Ia menegaskan, bahwa
panitia dalam melakukan tugasnya sudah sesuai dengan prosedur dan menjunjung
tinggi profesionalisme dan objektivitas.
“Nggak ada permainan!
Orang aja yang beranggapan nggak-nggak. Kalau menurut kami lelang (kali) ini Alhamdulillah.
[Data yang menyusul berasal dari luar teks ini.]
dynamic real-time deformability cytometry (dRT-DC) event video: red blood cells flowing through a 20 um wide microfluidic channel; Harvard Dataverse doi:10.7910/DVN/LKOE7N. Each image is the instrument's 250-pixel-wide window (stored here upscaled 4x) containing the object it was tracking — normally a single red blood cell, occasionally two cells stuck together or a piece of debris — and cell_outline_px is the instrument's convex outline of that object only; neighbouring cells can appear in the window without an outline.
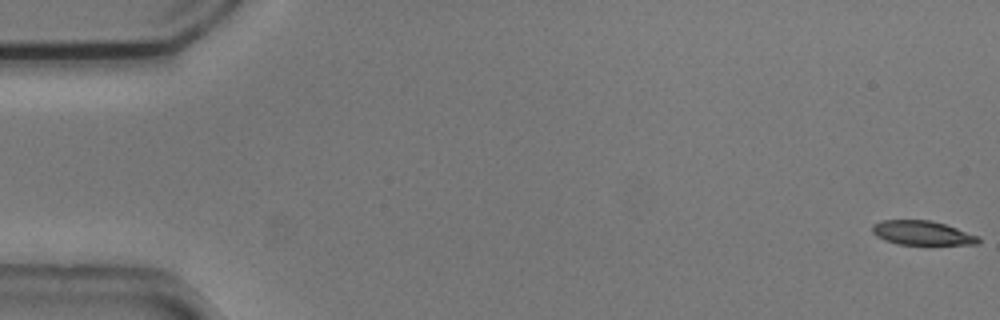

Tidak ada masalah. Sebenarnya bisa kita lihat. Tapi orang luar yang menilai (buruk). Bahkan
pihak keamanan juga mengatakan (lelang kali ini) termasuk aman kalau dibanding dengan
sebelum-belumnya.” Ujar faridah, di ruangannya, Jum’at (8/2/19).
Panitia,
kata dia, selama pelelangan selalu stand
by di tempat untuk menanggapi setiap permasalahan yang mengemuka.
Keputusan pemenang tender sendiri sebagaimana SK penetapan yang diumumkan sudah tidak bisa diganggu gugat.
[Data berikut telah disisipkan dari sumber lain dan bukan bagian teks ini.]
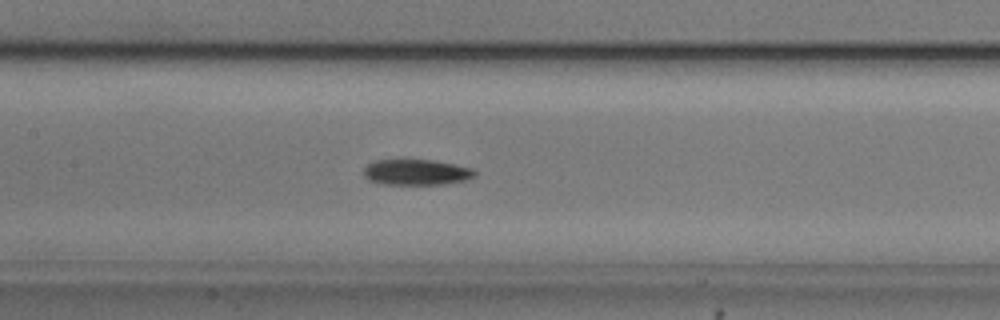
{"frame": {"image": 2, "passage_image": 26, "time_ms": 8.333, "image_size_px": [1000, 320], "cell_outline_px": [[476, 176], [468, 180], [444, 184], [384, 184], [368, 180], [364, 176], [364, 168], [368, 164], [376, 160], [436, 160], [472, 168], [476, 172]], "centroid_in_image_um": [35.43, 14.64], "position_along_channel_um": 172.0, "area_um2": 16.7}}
Keputusan pemenang tender sendiri sebagaimana SK penetapan yang diumumkan sudah tidak bisa diganggu gugat.
Contoh kasus yang sering
dipertanyakan pihak pengadu, yakni dimenangkannya tender bagi calon penggarap yang
nota bene membayar lebih rendah. Sementara yang membayar tinggi tidak
dimenangkan.
“Ini contohnya, menurut
calon penggarap, bahwa panitia itu sudah melakukan change (menukar posisi calon penggarap) atau sudah kita obok-obok,”
tukasnya.
Kata mereka
yang mengadu, calon penggarap yang tertera di urutan kedua harusnya ditempatkan
di urutan pertama.
“Namun, setelah kita
cek dokumentasi, seperti buku register, dokumen-dokumen penawaran yang
bersangkutan, ternyata apa yang dia cantumkan di penawaran itu yang kita
cantumkan pula di pengumuman,” tutur Faridah.
Yang pasti, katanya,
panitia akan memenangkan tender berdasarkan penawaran tertinggi.
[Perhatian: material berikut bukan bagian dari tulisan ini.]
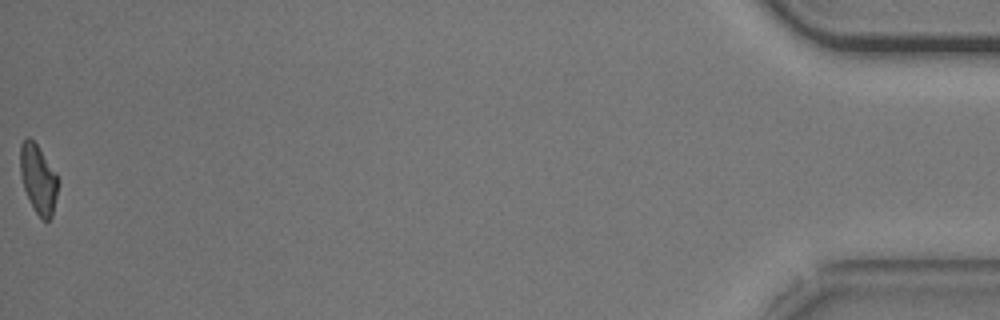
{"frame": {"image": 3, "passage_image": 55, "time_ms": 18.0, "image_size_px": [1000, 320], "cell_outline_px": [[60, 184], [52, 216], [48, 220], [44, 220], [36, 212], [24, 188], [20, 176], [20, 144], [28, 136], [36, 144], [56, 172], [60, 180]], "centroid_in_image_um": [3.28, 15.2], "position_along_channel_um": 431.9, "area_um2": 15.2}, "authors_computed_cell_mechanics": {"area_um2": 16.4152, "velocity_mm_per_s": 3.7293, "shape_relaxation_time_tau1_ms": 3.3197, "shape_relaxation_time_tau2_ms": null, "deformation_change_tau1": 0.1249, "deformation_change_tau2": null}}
Ia mengambil contoh, untuk tanah
seluar 45 are, standar penawaran pemerintah Rp. 2.953.500. Sementara jumlah penawar
ada 2 orang, yang satu menawar Rp. 10.250.000, yang kedua menawar 9 juta lebih.
“Tentu saja yang kita
menangkan penawar tertinggi, yang Rp. 10.250.000,” tegasnya.
Kalaupun ada kasus
penawar tertinggi tidak menang tender, beber Faridah, itu dikarenakan calon
penggarapnya yang curang.
“Ada yang mengajukan
penawaran tinggi misalnya 10 juta. Foto kopi rekeningnya ada, saldo akhirnya
juga 10 juta. Tapi setelah kita cek rekening Koran di bank ternyata uangnya (saldo akhir) cuman
40 ribu. Ya jelas kita blacklist, karena tidak memenuhi syarat.” Ungkapnya.
“Kami tidak segampang
itu dicurangi, karena kita bekerja dengan sangat hati-hati untuk mereduksi
adanya permasalahan. Jadi kami harus teliti.” Pungkas Faridah
Untuk diketahui tanah
daerah yang dilelang tahun ini seluas 600 hektar yang tersebar di 18 kecamatan.
Tidak termasuk Kecamatan Sape dan Lambu.